The Group Practice Manager in the VHA: A View From the Field
The Veterans Health Administration implemented the group practice manager position at 5 diverse prototype sites to improve clinical practice management and increase access to care.
Cynthia LeRouge is an Associate Professor in the Department of Information Systems and Business Analytics at Florida International University in Miami. Savitha Sangameswaran is a Doctoral Student at the Department of Biomedical Informatics and Medical Education; Bianca Frogner is an Associate Professor, Director for the Center for Health Workforce Studies, and Deputy Director of the Primary Care Innovation Lab; and Cyndy Snyder is an Affiliate Assistant Professor, all at the University of Washington School of Medicine in Seattle. Lisa Rubenstein is Professor Emeritus at the University of California Los Angeles Schools of Medicine and Public Health and a Senior Scientist at the RAND Corporation. Susan Kirsh is the Acting Assistant Deputy Undersecretary for Access to Care at the Veterans Health Administration. George Sayre is a Health Services Researcher at the VA Seattle-Denver Center of Innovation for Veteran-Centered and Value-Driven Care and Clinical Assistant Professor in the Department of Health Services at the University of Washington.
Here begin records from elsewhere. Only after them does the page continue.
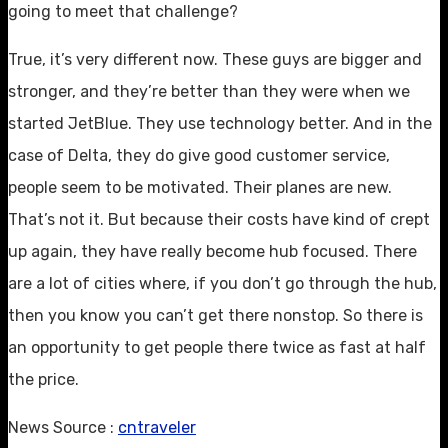
going to meet that challenge?
True, it’s very different now. These guys are bigger and
stronger, and they’re better than they were when we
started JetBlue. They use technology better. And in the
case of Delta, they do give good customer service,
people seem to be motivated. Their planes are new.
That’s not it. But because their costs have kind of crept
up again, they have really become hub focused. There
are a lot of cities where, if you don’t go through the hub,
then you know you can’t get there nonstop. So there is
an opportunity to get people there twice as fast at half
the price.
News Source :
cntraveler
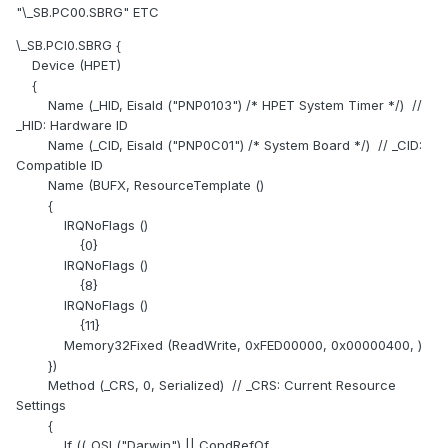
"\_SB.PC00.SBRG" ETC
\_SB.PCI0.SBRG {
Device (HPET)
{
Name (_HID, EisaId ("PNP0103") /* HPET System Timer */) //
_HID: Hardware ID
Name (_CID, EisaId ("PNP0C01") /* System Board */) // _CID:
Compatible ID
Name (BUFX, ResourceTemplate ()
{
IRQNoFlags ()
{0}
IRQNoFlags ()
{8}
IRQNoFlags ()
{11}
Memory32Fixed (ReadWrite, 0xFED00000, 0x00000400, )
})
Method (_CRS, 0, Serialized) // _CRS: Current Resource
Settings
{
If ((_OSI ("Darwin") || CondRefOf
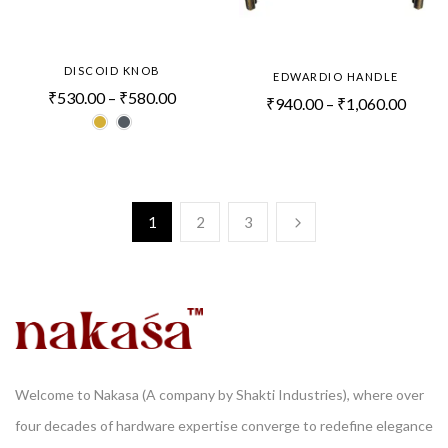
DISCOID KNOB
EDWARDIO HANDLE
₹
530.00
–
₹
580.00
₹
940.00
–
₹
1,060.00
1
2
3
Welcome to Nakasa (A company by Shakti Industries), where over
four decades of hardware expertise converge to redefine elegance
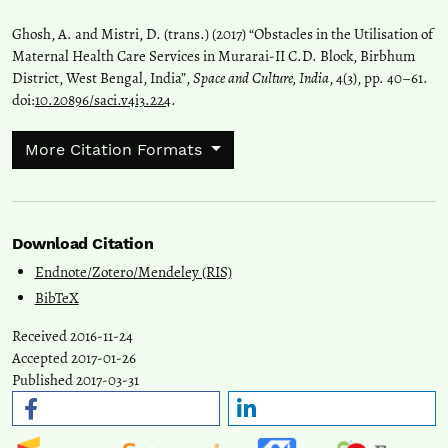
Ghosh, A. and Mistri, D. (trans.) (2017) “Obstacles in the Utilisation of
Maternal Health Care Services in Murarai-II C.D. Block, Birbhum
District, West Bengal, India”,
Space and Culture, India
, 4(3), pp. 40–61.
doi:
10.20896/saci.v4i3.224
.
More Citation Formats
Download Citation
Endnote/Zotero/Mendeley (RIS)
BibTeX
Received 2016-11-24
Accepted 2017-01-26
Published 2017-03-31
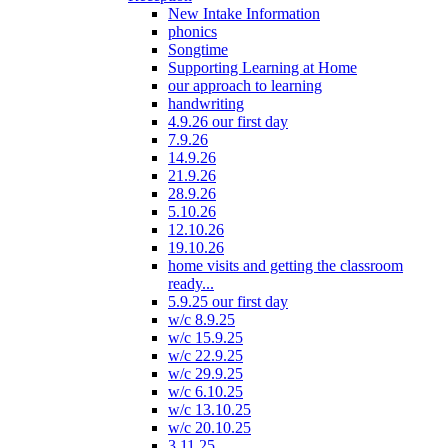
New Intake Information
phonics
Songtime
Supporting Learning at Home
our approach to learning
handwriting
4.9.26 our first day
7.9.26
14.9.26
21.9.26
28.9.26
5.10.26
12.10.26
19.10.26
home visits and getting the classroom
ready...
5.9.25 our first day
w/c 8.9.25
w/c 15.9.25
w/c 22.9.25
w/c 29.9.25
w/c 6.10.25
w/c 13.10.25
w/c 20.10.25
3.11.25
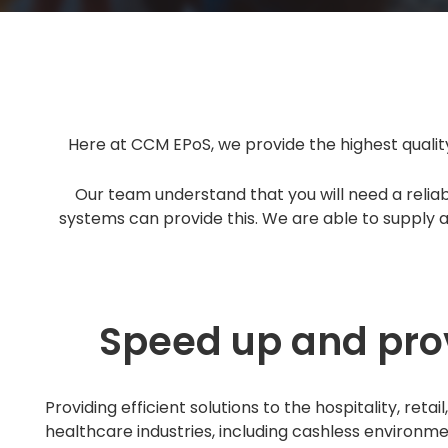
Here at CCM EPoS, we provide the highest quality
Our team understand that you will need a reliab
systems can provide this. We are able to supply an
Speed up and prov
Providing efficient solutions to the hospitality, retai
healthcare industries, including cashless environme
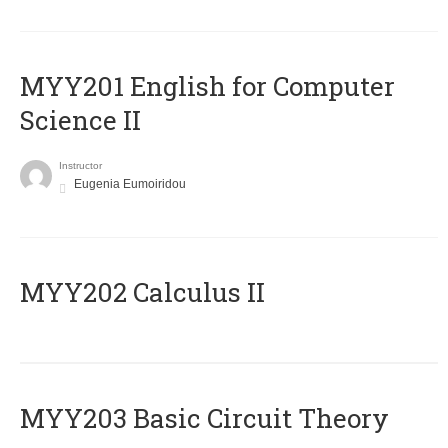
ΜΥΥ201 English for Computer
Science II
Instructor
Eugenia Eumoiridou
MYY202 Calculus II
MYY203 Basic Circuit Theory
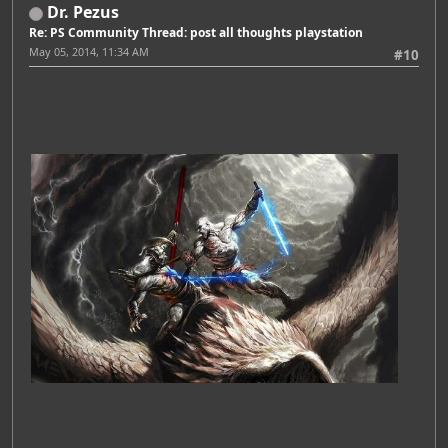
Dr. Pezus
Re: PS Community Thread: post all thoughts playstation
May 05, 2014, 11:34 AM
#10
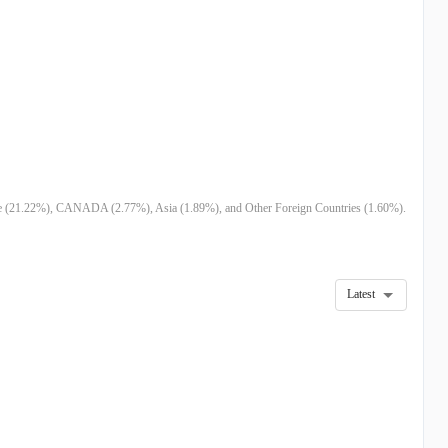
pe (21.22%), CANADA (2.77%), Asia (1.89%), and Other Foreign Countries (1.60%).
Latest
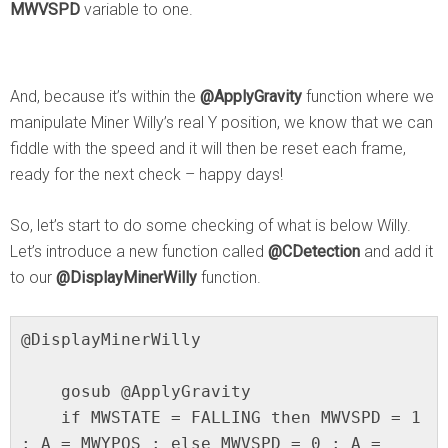
MWVSPD
variable to one.
And, because it’s within the
@ApplyGravity
function where we
manipulate Miner Willy’s real Y position, we know that we can
fiddle with the speed and it will then be reset each frame,
ready for the next check – happy days!
So, let’s start to do some checking of what is below Willy.
Let’s introduce a new function called
@CDetection
and add it
to our
@DisplayMinerWilly
function.
@DisplayMinerWilly

    gosub @ApplyGravity

    if MWSTATE = FALLING then MWVSPD = 1 
: A = MWYPOS : else MWVSPD = 0 : A =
Correspondence: George Sayre (george.sayre@va.gov)
Author disclosures The authors report no actual or potential conflicts of interest with regard to this article.
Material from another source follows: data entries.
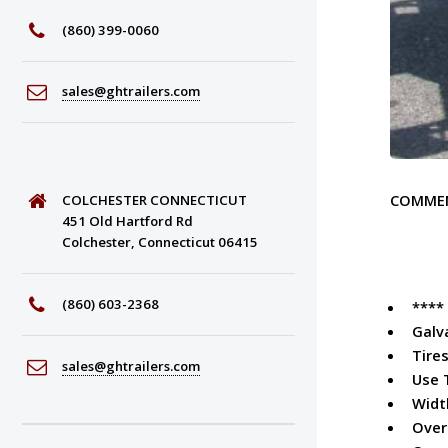
(860) 399-0060
sales@ghtrailers.com
COMME
COLCHESTER CONNECTICUT
451 Old Hartford Rd
Colchester, Connecticut 06415
(860) 603-2368
****
Galv
Tires
sales@ghtrailers.com
Use 
Widt
Over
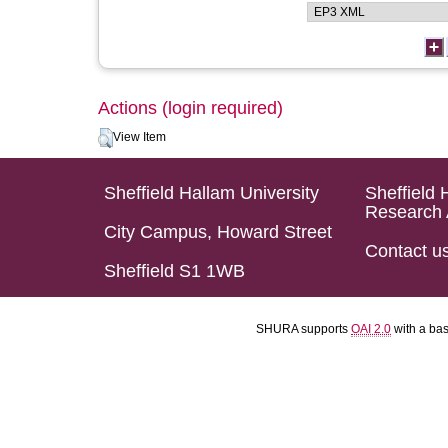
Actions (login required)
View Item
Sheffield Hallam University
Sheffield 
Research 
City Campus, Howard Street
Contact u
Sheffield S1 1WB
SHURA supports
OAI 2.0
with a ba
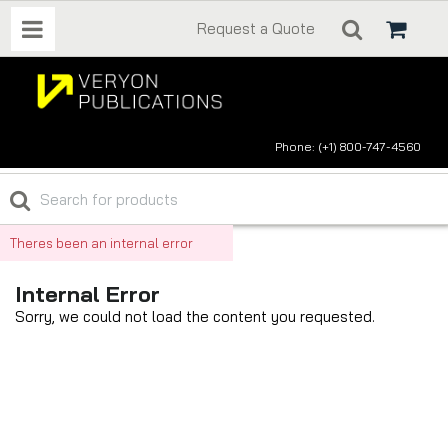
Request a Quote
Phone: (+1) 800-747-4560
Theres been an internal error
Internal Error
Sorry, we could not load the content you requested.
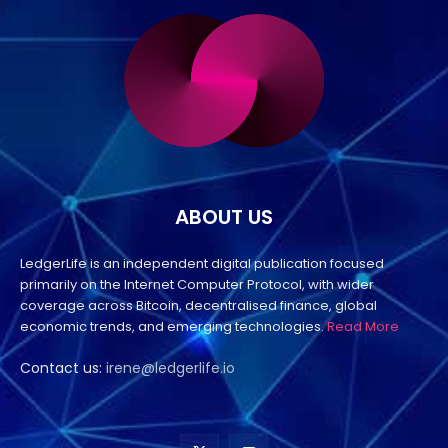
ABOUT US
LedgerLife is an independent digital publication focused
primarily on the Internet Computer Protocol, with wider
coverage across Bitcoin, decentralised finance, global
economic trends, and emerging technologies.
Read More
Contact us:
irene@ledgerlife.io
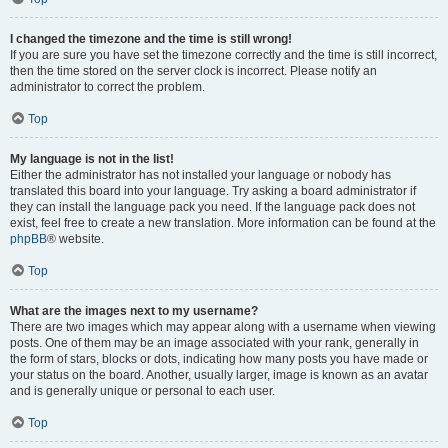
I changed the timezone and the time is still wrong!
If you are sure you have set the timezone correctly and the time is still incorrect,
then the time stored on the server clock is incorrect. Please notify an
administrator to correct the problem.
Top
My language is not in the list!
Either the administrator has not installed your language or nobody has
translated this board into your language. Try asking a board administrator if
they can install the language pack you need. If the language pack does not
exist, feel free to create a new translation. More information can be found at the
phpBB
® website.
Top
What are the images next to my username?
There are two images which may appear along with a username when viewing
posts. One of them may be an image associated with your rank, generally in
the form of stars, blocks or dots, indicating how many posts you have made or
your status on the board. Another, usually larger, image is known as an avatar
and is generally unique or personal to each user.
Top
Disclaimer The opinions expressed herein are those of the authors and do not necessarily reflect those of Federal Practitioner, Frontline Medical Communications Inc., the US Government, or any of its agencies.
Limitations and Future Work
This study was based on a small initial sample of pilot sites of varying sizes and, as such, may not reflect the experience of all VHA GPMs. In addition, the use of snowball sampling, while facilitating identification of key stakeholders, may introduce bias in participant sampling. Nonetheless, the results from this study provide findings that informed the national VHA GPM initiative and can inform further studies of practice management roles outside of the VA.
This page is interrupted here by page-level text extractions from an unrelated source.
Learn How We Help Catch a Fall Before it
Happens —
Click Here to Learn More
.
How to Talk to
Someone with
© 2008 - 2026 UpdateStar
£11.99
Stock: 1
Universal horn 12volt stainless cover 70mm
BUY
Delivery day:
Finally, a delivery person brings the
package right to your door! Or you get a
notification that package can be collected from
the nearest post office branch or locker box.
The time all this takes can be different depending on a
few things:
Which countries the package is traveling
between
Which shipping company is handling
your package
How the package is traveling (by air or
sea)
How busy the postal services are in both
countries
Further study of the VHA GPM implementation and similar roles in other health care systems is needed. As the GPM position is fully implemented across the VHA, large scale evaluation is needed to gain a more representative picture and allow for comparison of the GPM role at various types of facilities (eg, size, rurality, complexity, ranking based on access performance metrics).
Conclusion
Improving access to care is a central goal for health care systems. The incorporation of the GPM role is an innovative approach to improve access management strategies. Early study of prototype sites provided VHA leadership with valuable insights used to influence further rollout of this initiative. Based on our findings, national and local support are important to ongoing success. National access mandates, training, and resources should focus on ensuring sufficient GPM authority, enabling GPMs to use data, and ensuring GPMs engage with frontline clinical and administrative staff to improve veteran access to care.